— What the task requires —
Reproduce each line of the data below word for word, keeping the original line breaks.

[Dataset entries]

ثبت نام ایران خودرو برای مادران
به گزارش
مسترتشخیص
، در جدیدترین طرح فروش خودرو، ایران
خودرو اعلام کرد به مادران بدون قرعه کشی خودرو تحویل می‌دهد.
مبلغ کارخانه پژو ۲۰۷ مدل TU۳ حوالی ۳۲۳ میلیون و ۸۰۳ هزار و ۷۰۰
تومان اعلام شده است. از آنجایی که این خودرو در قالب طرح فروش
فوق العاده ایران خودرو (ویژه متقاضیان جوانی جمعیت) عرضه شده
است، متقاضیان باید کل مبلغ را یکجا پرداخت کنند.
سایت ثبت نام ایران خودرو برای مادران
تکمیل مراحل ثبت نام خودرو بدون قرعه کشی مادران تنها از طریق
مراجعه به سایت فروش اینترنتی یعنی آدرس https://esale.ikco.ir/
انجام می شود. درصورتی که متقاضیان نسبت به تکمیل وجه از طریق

— Task output —
ثبت نام ایران خودرو برای مادران
به گزارش
مسترتشخیص
، در جدیدترین طرح فروش خودرو، ایران
خودرو اعلام کرد به مادران بدون قرعه کشی خودرو تحویل می‌دهد.
مبلغ کارخانه پژو ۲۰۷ مدل TU۳ حوالی ۳۲۳ میلیون و ۸۰۳ هزار و ۷۰۰
تومان اعلام شده است. از آنجایی که این خودرو در قالب طرح فروش
فوق العاده ایران خودرو (ویژه متقاضیان جوانی جمعیت) عرضه شده
است، متقاضیان باید کل مبلغ را یکجا پرداخت کنند.
سایت ثبت نام ایران خودرو برای مادران
تکمیل مراحل ثبت نام خودرو بدون قرعه کشی مادران تنها از طریق
مراجعه به سایت فروش اینترنتی یعنی آدرس https://esale.ikco.ir/
انجام می شود. درصورتی که متقاضیان نسبت به تکمیل وجه از طریق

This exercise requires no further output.